◆ **Task directions**
Copy the section of the homestead passage from "The guy who" up to and including "kale is gross." word for word.

━━ Supplied passage ━━

But then I come home to my hound and homestead and all is more right with the world.  Digging in the dirt and finding worms - is there anything more gratifying in this entire world?  I think not.  And no, I do not toss them to the chickens as much as they would love them. 

There are limits to this place.  I won't want to be here forever.  But maybe I do want to stay another two years.  To finish my PhD on the topic of urban farming.  To save money.  To turn 50.  To vest in pension plan.  To fix my hips and health.  Though of course the health may be fixed just by moving. 

The guy who stopped to talk to me today apparently does landscaping, and he had SOOOO many questions.  Talk talk talk.  Daylight was ending and I needed to get some more dirt hauled.  He said: "Thanks for doing this, all this." 

It is a lot of work and in the grand scheme of things not that important, but every time I show kids around and explain things to curious adults, I feel like I'm doing something a little bit important.  Yes, you can produce your own food and you can have eggs from chickens who live a really happy life and collards from right under your eaves and okra along the fence and so on.  You can have a lemon tree and a pomegranate tree and a loquat tree because we live in the goddamn tropics.  You can grow kale if you want to, or not if you don't because kale is gross.

━━━
━━ Data ━━

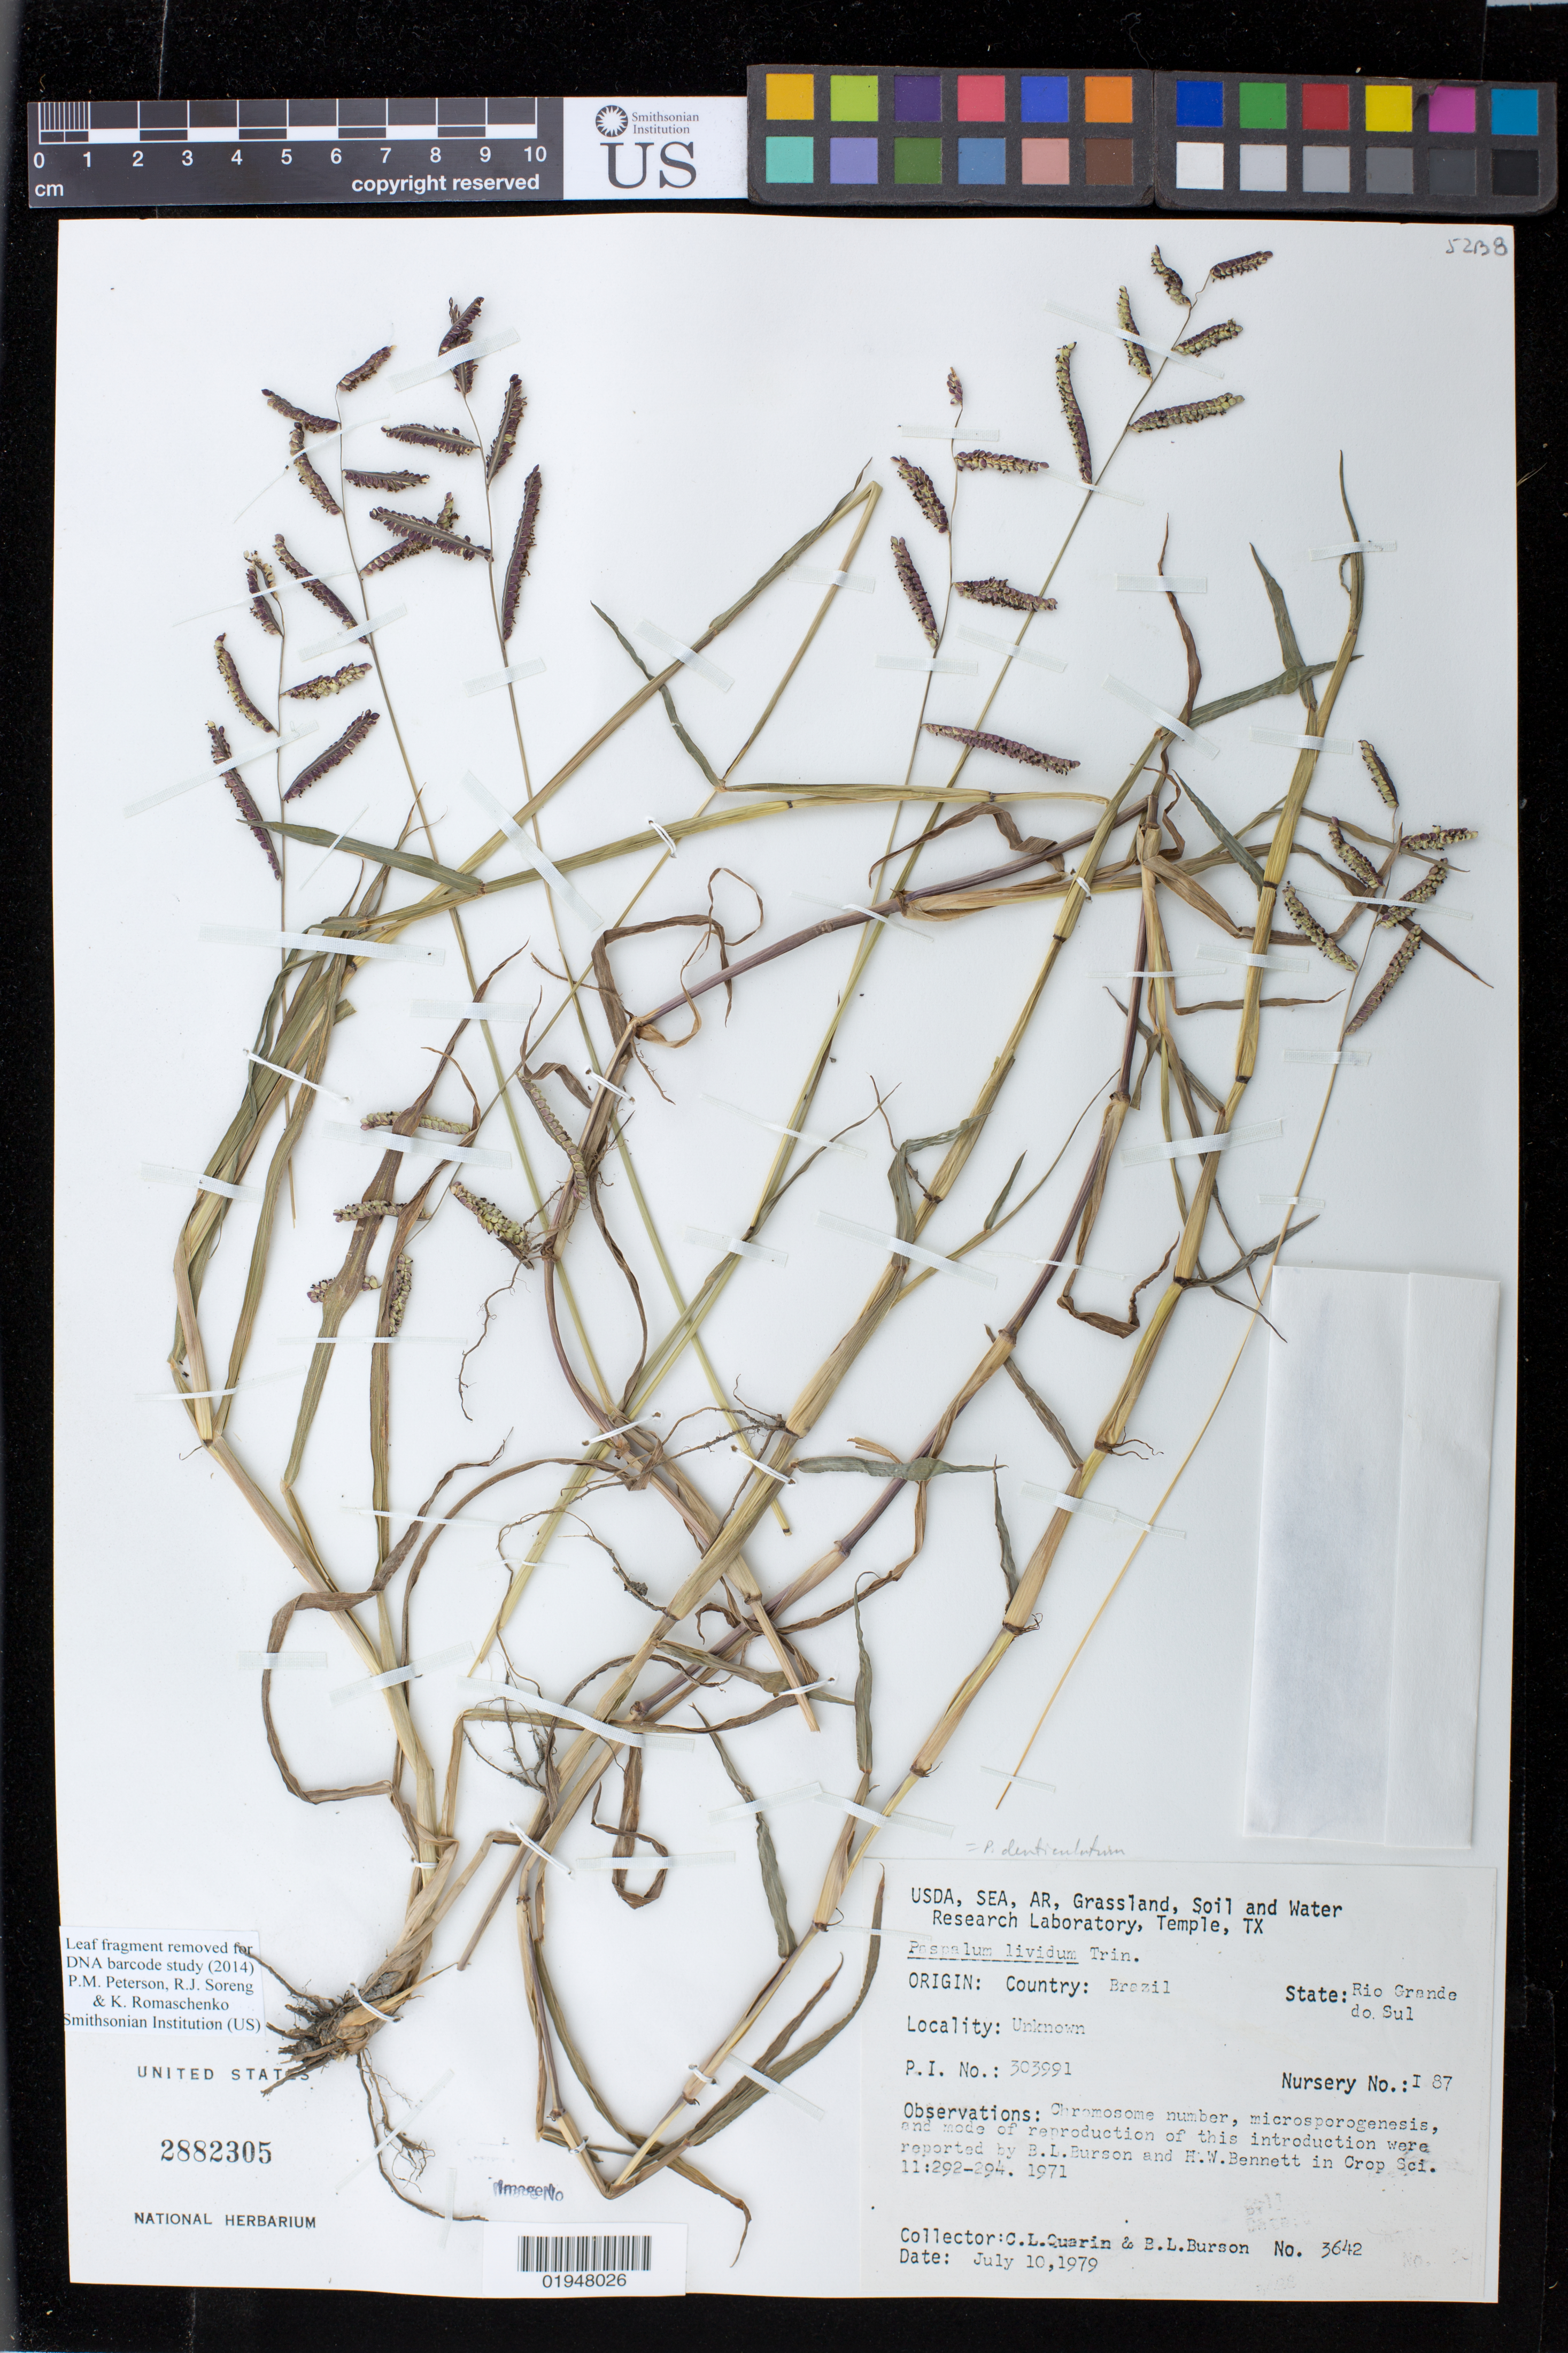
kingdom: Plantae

━━━
━━ Data ━━

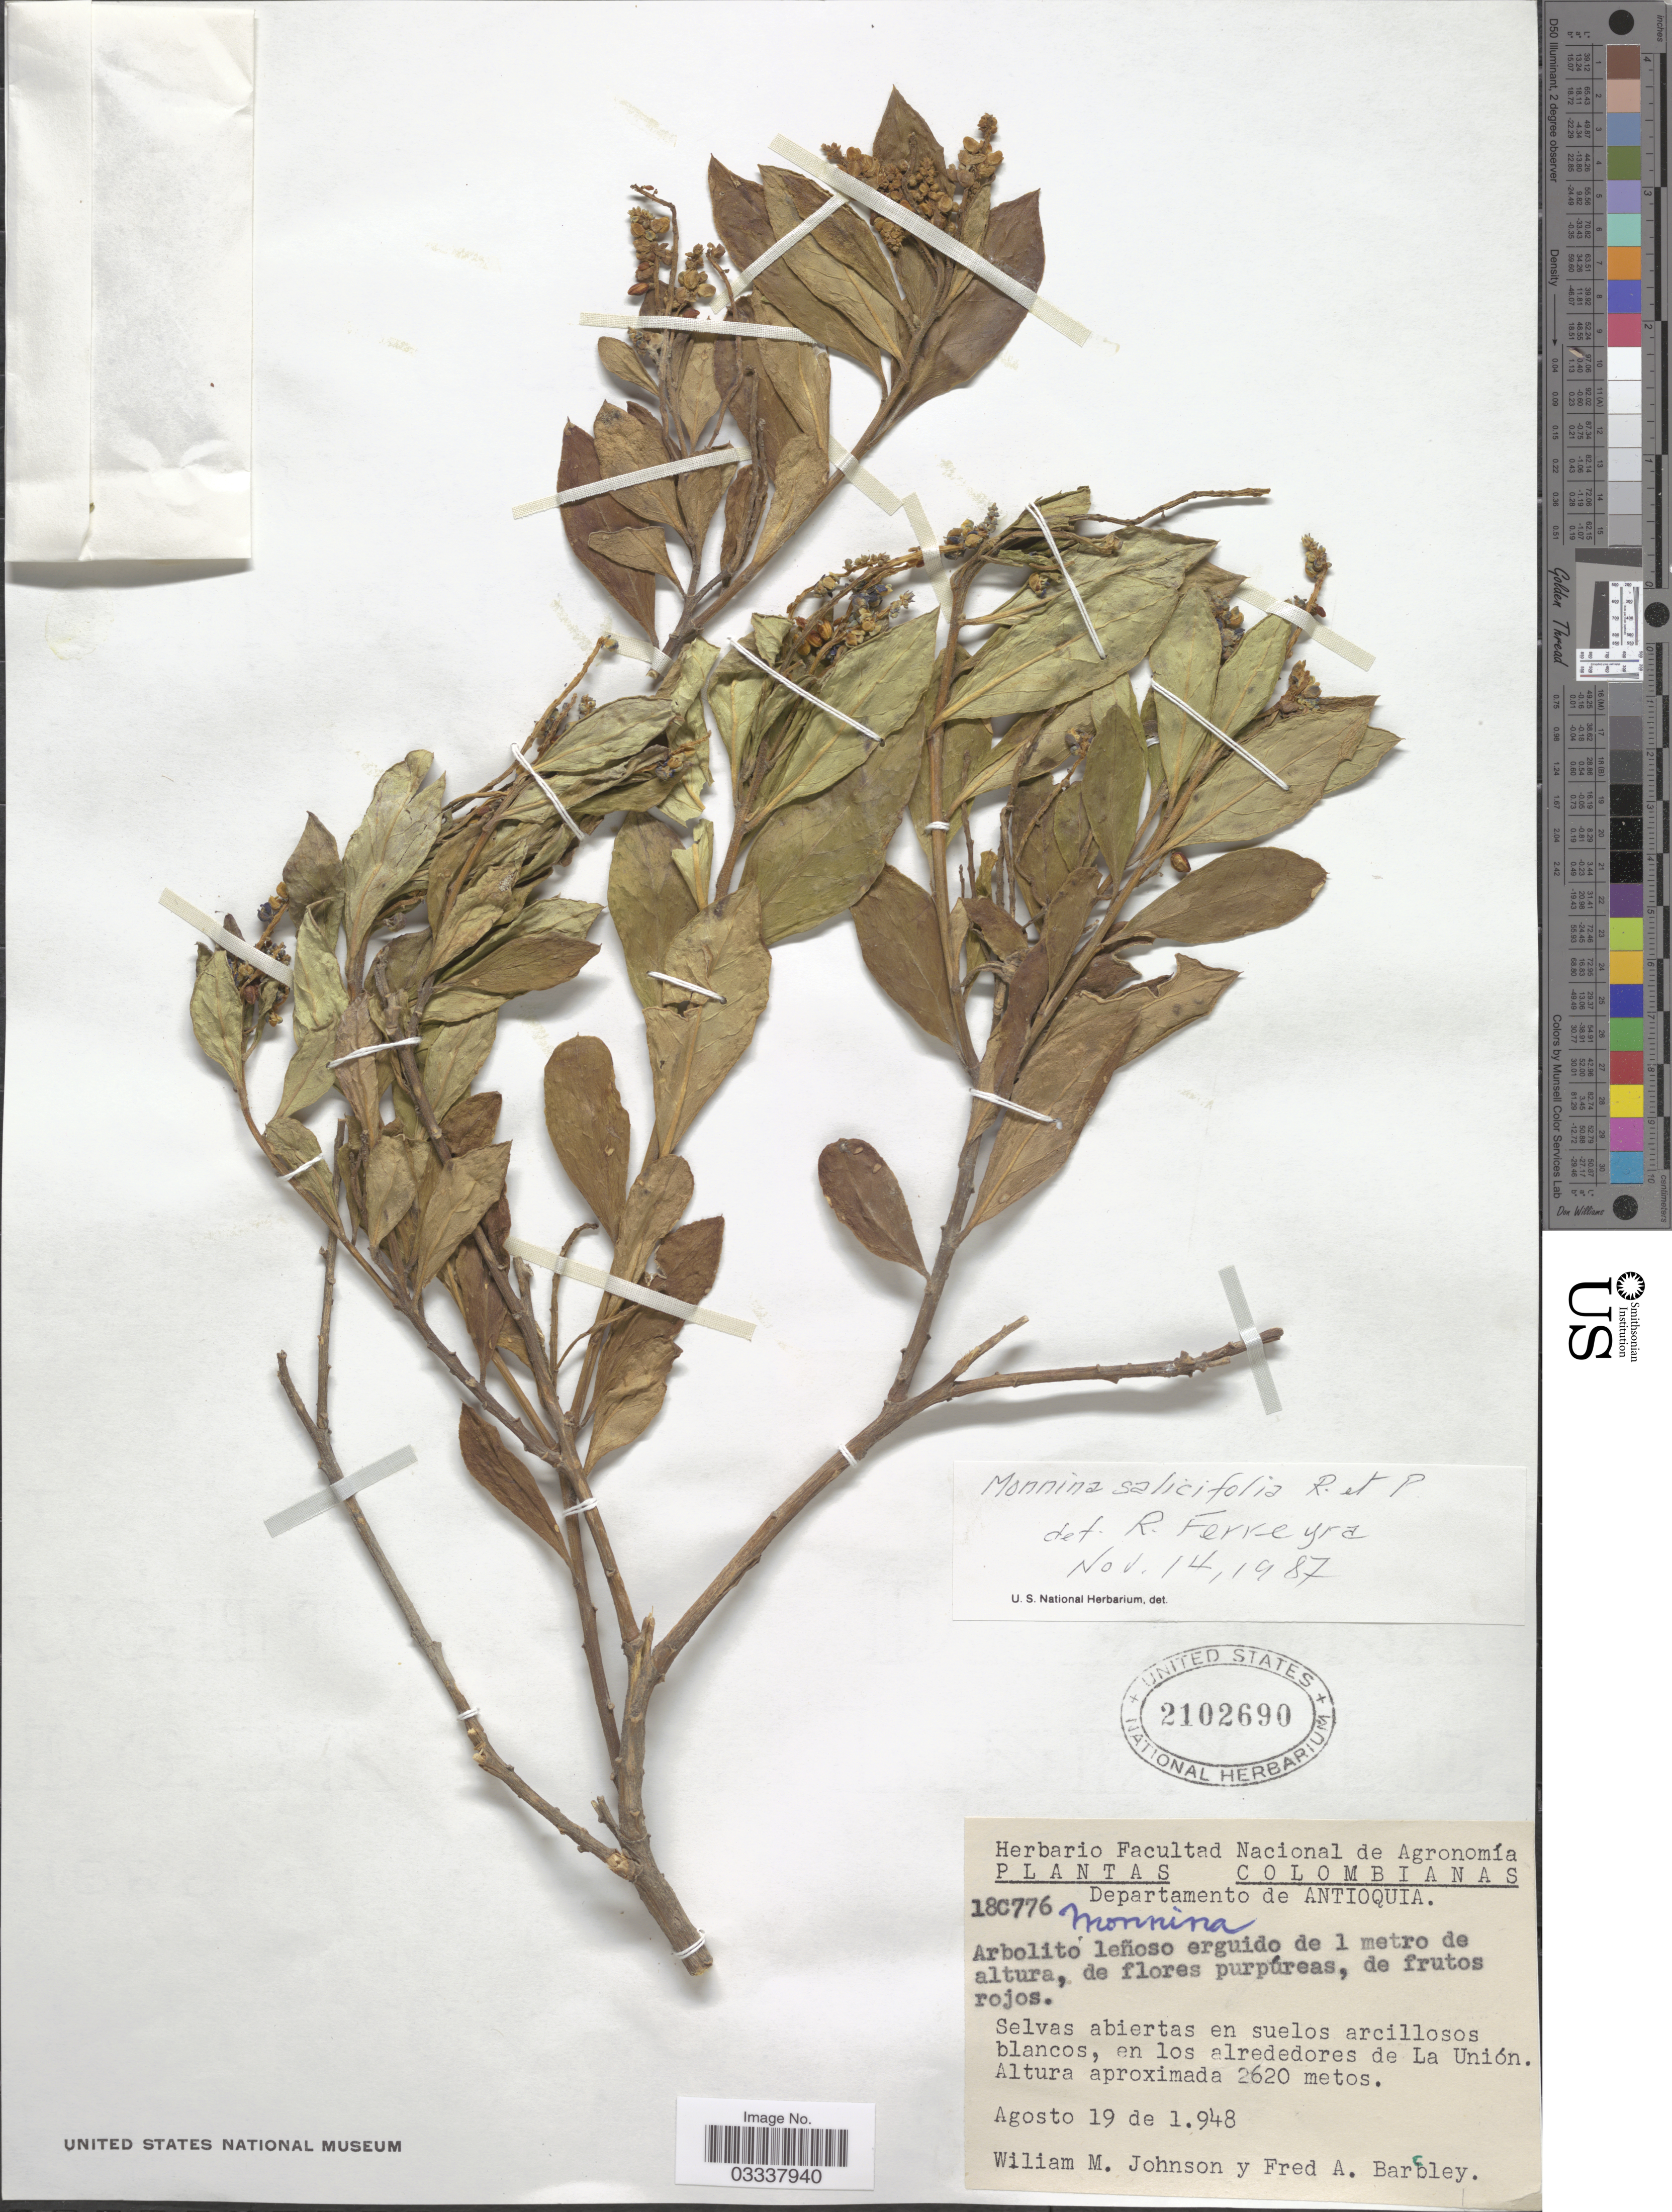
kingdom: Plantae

━━━

◆ **The output**
The guy who stopped to talk to me today apparently does landscaping, and he had SOOOO many questions.  Talk talk talk.  Daylight was ending and I needed to get some more dirt hauled.  He said: "Thanks for doing this, all this." 

It is a lot of work and in the grand scheme of things not that important, but every time I show kids around and explain things to curious adults, I feel like I'm doing something a little bit important.  Yes, you can produce your own food and you can have eggs from chickens who live a really happy life and collards from right under your eaves and okra along the fence and so on.  You can have a lemon tree and a pomegranate tree and a loquat tree because we live in the goddamn tropics.  You can grow kale if you want to, or not if you don't because kale is gross.